• **INSTRUCTIONS**
• a. Reproduce, word for word, the part of the passage on paper and tablet surveys starting at "The amount of time needed" and ending at "day of training.".
• b. Translate this sentence from the passage on paper and tablet surveys into Spanish: "In Bangladesh, there were 2 days of training on the tablets."

• **READING TEXT**

In Bangladesh questionnaires were printed at a cost of 20 Taka per survey and electronic tablets cost 32,000 Taka. This is a unit cost of $0.257 (all dollar amounts in 2013 US dollars) per VAI for paper and $393.80 per interviewer for tablets. For data entry in Bangladesh, 80,000 Taka ($984.49) was spent on a computer and $6000 was spent on personnel to enter the data over 15.5 months giving a monthly salary of $387.10. In the Philippines, $115 per month was spent for 25 months and 15,000 pesos was spent for each tablets. This is a unit cost of $0.774 per VAI for paper and $365.76 per interviewer for tablets. For data entry in the Philippines, $1000 was spent on a computer and $326 per month was spent on personnel to enter the data. Table 1 summarizes the unit cost of materials, personnel and computer hardware at both sites.
The amount of time needed to train interviewer to use the paper instrument was 6 days in Bangladesh and 5 days in Philippines. For the tablet-based survey, both sites used interviewers who had previously been training in how to use the paper version. In Bangladesh, there were 2 days of training on the tablets. In the Philippines, there was 1 day of training.
In Bangladesh, for paper forms, the amount of time from interview to data entry ranged from one to 419 days, with a median of 98 days. It took between zero and 405 (median 49) days for the survey to be checked by a supervisor. After it was checked, it took between zero and 248 (median 23) days to be entered into a computer. In the Philippines, the time ranged from four to 243 days with a median of 83 days. It took between zero and 151 (median 59) days for the survey to be checked by a supervisor and between zero and 196 (median 21) days to be entered into a computer. For VAIs collected on tablets, data was uploaded to the central database or transferred to a supervisor’s computer in a maximum of 1 day for Bangladesh and 2 days for the Philippines. Table 2 summarizes the amount of time spent on training interviewers, checking data, and entering data.
In paper forms, 19 records had logically impossible dates, 15 in the Bangladesh dataset and four in the Philippines. An additional 36 records in the Bangladesh dataset did not list a supervisor check date. We were able to correct seven of the records in the Bangladesh dataset and all four of the records in the Philippines dataset. Of the remaining eight records in the Bangladesh dataset two had supervisor check dates which occurred before the listed interview date and six had supervisor check dates which occurred after the data had been entered. For all eight of these records the dates of the interview and data entry were consistent and plausible. These records were included in calculating to the total time between interview and entry date, but excluded from calculating times involving supervisor check dates. Figure 2 describes which observations were used to calculate times.

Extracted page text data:
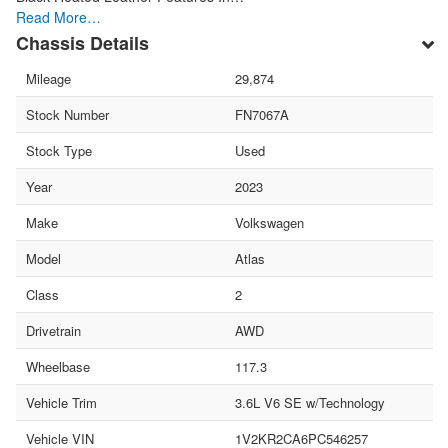
Read More…
Chassis Details
Mileage
29,874
Stock Number
FN7067A
Stock Type
Used
Year
2023
Make
Volkswagen
Model
Atlas
Class
2
Drivetrain
AWD
Wheelbase
117.3
Vehicle Trim
3.6L V6 SE w/Technology
Vehicle VIN
1V2KR2CA6PC546257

• **ANSWERS FOR THE EXERCISE**
• a.
The amount of time needed to train interviewer to use the paper instrument was 6 days in Bangladesh and 5 days in Philippines. For the tablet-based survey, both sites used interviewers who had previously been training in how to use the paper version. In Bangladesh, there were 2 days of training on the tablets. In the Philippines, there was 1 day of training.

• b. En Bangladesh, hubo 2 días de capacitación sobre las tabletas.